§ REQUEST: The whole listing below should be retyped exactly, without any images.

::: THE RECORDS :::

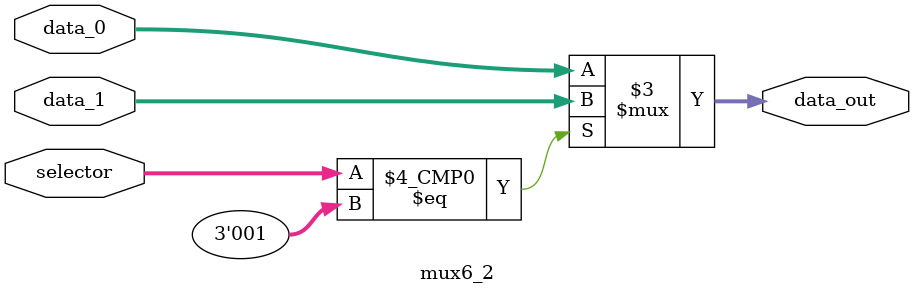
<source format=v>
module mux6_2 (
    input wire [2:0] selector,
    input wire [31:0] data_0,
    input wire [31:0] data_1,
    output reg [31:0] data_out
);

    always @(selector) begin
        case(selector)
            3'b000: data_out = data_0;
            3'b001: data_out = data_1;
            default: data_out = data_0;    
        endcase
    end
    
endmodule
</source>
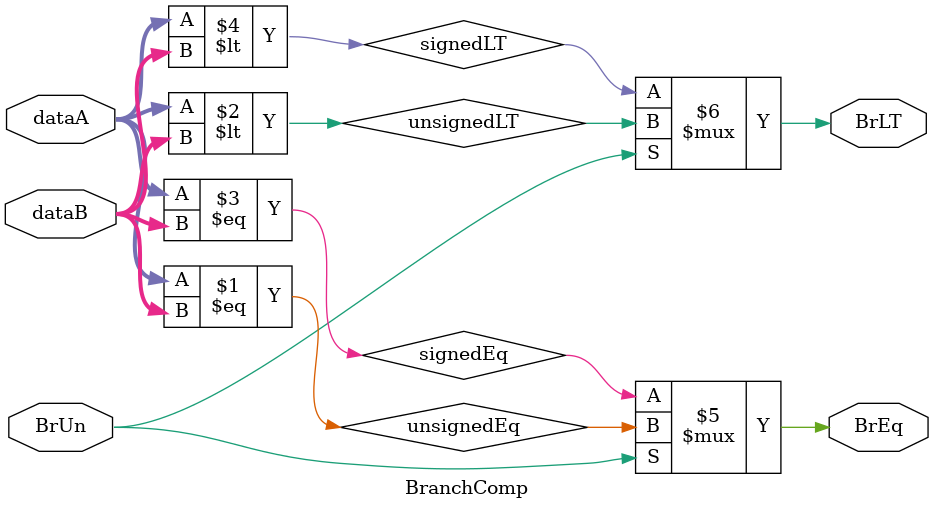
<source format=v>
/*
Module: 
     Branch Comparator (BranchComp)

Desc:   
     Branch Comparator, takes 2 input and compares values; Combinational

Inputs: 
     dataA: 32-bit input A
     dataB: 32-bit input B
     BrUn: Unsigned Comparasion

Outputs: 
     BrEq: == check 
     BrLT: < check

Authors: 
     Matthew Dharmawan and Reuben Koshy Thomas
*/

`include "Opcode.vh"

module BranchComp(
    input [31:0] dataA,
    input [31:0] dataB,
    input BrUn, 
    output BrEq, BrLT
);

wire unsignedEq;
wire signedEq;
wire unsignedLT;
wire signedLT;

assign unsignedEq = dataA == dataB; // do i need to enforce unsigned?
assign unsignedLT = dataA < dataB;
assign signedEq = $signed(dataA) == $signed(dataB);
assign signedLT = $signed(dataA) < $signed(dataB);

assign BrEq = BrUn ? unsignedEq : signedEq;
assign BrLT = BrUn ? unsignedLT : signedLT;

endmodule
</source>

:::

§ RESPONSE BOX:
<source format=v>
module mux6_2 (
    input wire [2:0] selector,
    input wire [31:0] data_0,
    input wire [31:0] data_1,
    output reg [31:0] data_out
);

    always @(selector) begin
        case(selector)
            3'b000: data_out = data_0;
            3'b001: data_out = data_1;
            default: data_out = data_0;    
        endcase
    end
    
endmodule
</source>
<source format=v>
/*
Module: 
     Branch Comparator (BranchComp)

Desc:   
     Branch Comparator, takes 2 input and compares values; Combinational

Inputs: 
     dataA: 32-bit input A
     dataB: 32-bit input B
     BrUn: Unsigned Comparasion

Outputs: 
     BrEq: == check 
     BrLT: < check

Authors: 
     Matthew Dharmawan and Reuben Koshy Thomas
*/

`include "Opcode.vh"

module BranchComp(
    input [31:0] dataA,
    input [31:0] dataB,
    input BrUn, 
    output BrEq, BrLT
);

wire unsignedEq;
wire signedEq;
wire unsignedLT;
wire signedLT;

assign unsignedEq = dataA == dataB; // do i need to enforce unsigned?
assign unsignedLT = dataA < dataB;
assign signedEq = $signed(dataA) == $signed(dataB);
assign signedLT = $signed(dataA) < $signed(dataB);

assign BrEq = BrUn ? unsignedEq : signedEq;
assign BrLT = BrUn ? unsignedLT : signedLT;

endmodule
</source>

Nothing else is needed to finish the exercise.